New Delhi: The National Democratic Alliance (NDA) government has had conversations with the Donald Trump administration on the issue of energy imports from sanctions hit Iran, India’s external affairs minister S. Jaishankar said on Tuesday and added that it was not a ‘static’ issue.
India was among Iran’s top oil buyers with imports of 23.5 million tonnes in 2018-19. With the US’s conditional waiver for Iranian oil imports to eight countries, including China and India, expiring on 2 May, India stopped all oil imports from the Persian Gulf nation. While sourcing crude from other suppliers is not an issue, the price at which it is bought will impact the Indian economy.
India wants predictable and affordable supply of energy, added S. Jaishankar and said, “We are in dialogue with all suppliers including Iran."
The statement comes in the backdrop of drone attacks on Saudi Aramco’s facilities causing the biggest ever disruption in oil suppliers, India is preparing to stem the impact of the price surge. Saudi Aramco has though assured India it would honour its supply contracts despite the production cuts.
Every dollar increase in the price of oil raises the import bill by Rs10,700 crore on an annualized basis. India spent $111.9 billion on oil imports in 2018-19. A record gain in crude oil prices could further aggravate India’s fiscal situation and make it tougher for the government and the central bank to effectively combat a slowdown in economic growth.

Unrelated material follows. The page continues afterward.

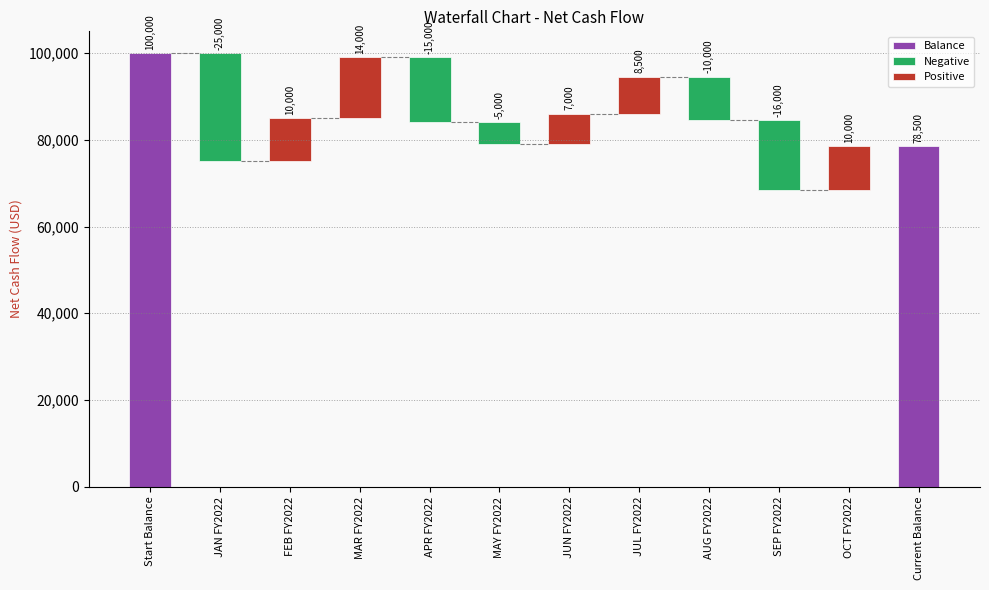

List the labels in order of value, smallest first.

JAN FY2022, SEP FY2022, APR FY2022, AUG FY2022, MAY FY2022, JUN FY2022, JUL FY2022, FEB FY2022, OCT FY2022, MAR FY2022, Current Balance, Start Balance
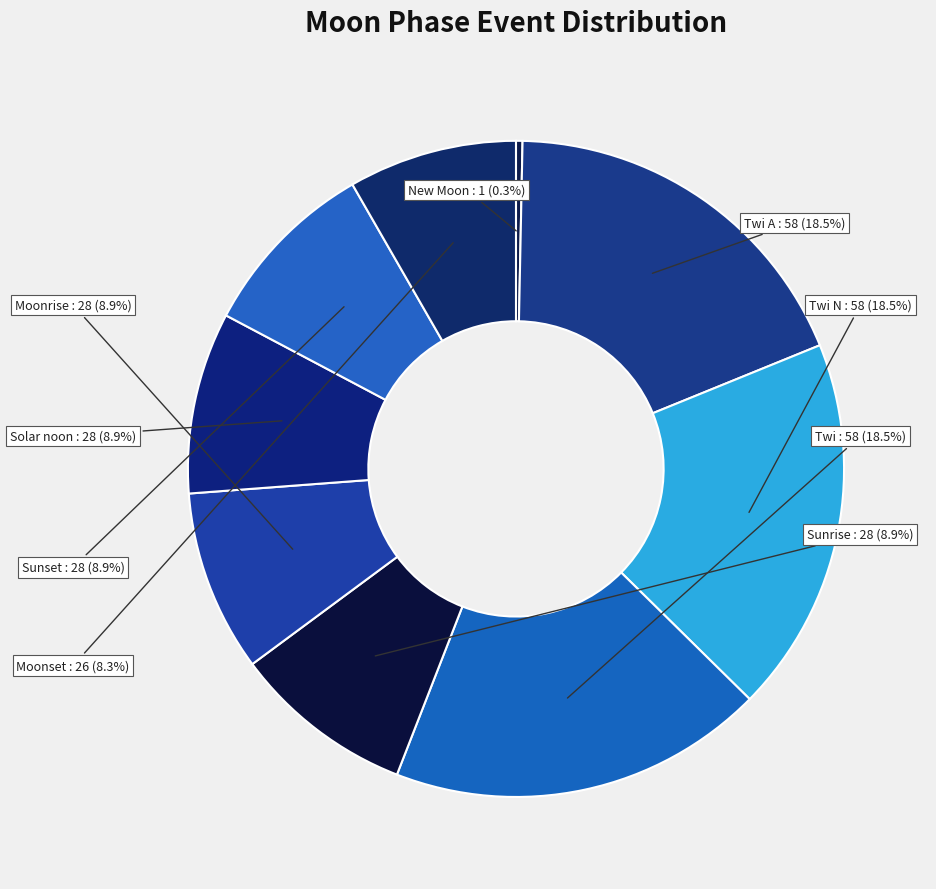

How many slices are in this pie chart?

9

“The issue (Iran) that has come up is not of our making," Jaishankar said and added, “We have to see if the landscape changes."
The cost of the Indian basket of crude, which averaged $47.56 and $56.43 a barrel in FY17 and FY18, respectively, was $59.35 in August, according to data from the Petroleum Planning and Analysis Cell. The average price jumped to $65.11 a barrel on 16 September. The Indian basket of crude represents the average of Oman, Dubai and Brent Crude.
US secretary of state Michael Richard Pompeo has promised India of adequate crude oil supplies even as India, the world's third-largest oil importer, has been trying to buffer its consumers from the spike in global prices.
India had kept its option open to purchase oil from Iran, with then foreign minister late Sushma Swaraj informing her visiting Iranian counterpart, Javad Zarif, that New Delhi will take a decision after the national polls come to an end on 23 May.
Since India imports over 80% of its crude needs and 18% of natural gas, higher energy prices stoke inflation and hurt the country’s economic growth. In a first, Indian Oil Corp., the country’s largest refiner, has inked two term contracts totalling 4.6mt of US crude oil for 2019-20 from Norway’s Equinor ASA and Algeria’s state energy company Sonatrach. India is also sourcing liquified natural gas and oil from the US, with Indian firms investing $4 billion in US shale gas assets.
India has oil reserves equivalent to at least 75 days of net imports. This will increase further to 87 days once the second phase of Indian Strategic Petroleum Reserves, which aims to add 12 days of crude storage, is operational. This includes the refineries’ inbuilt capacity of 65 days.
The geopolitical event in Saudi Arabia has raised fears of a rise in fuel prices in India, which in turn may stir demand for return of state control on fuel pricing. The surge in oil prices comes at a time when the Narendra Modi government is trying to boost the economy after GDP growth slumped to the slowest in more than six years. An increase in inflation stoked by higher fuel prices will also leave less space for RBI to cut interest rates to combat the slowdown.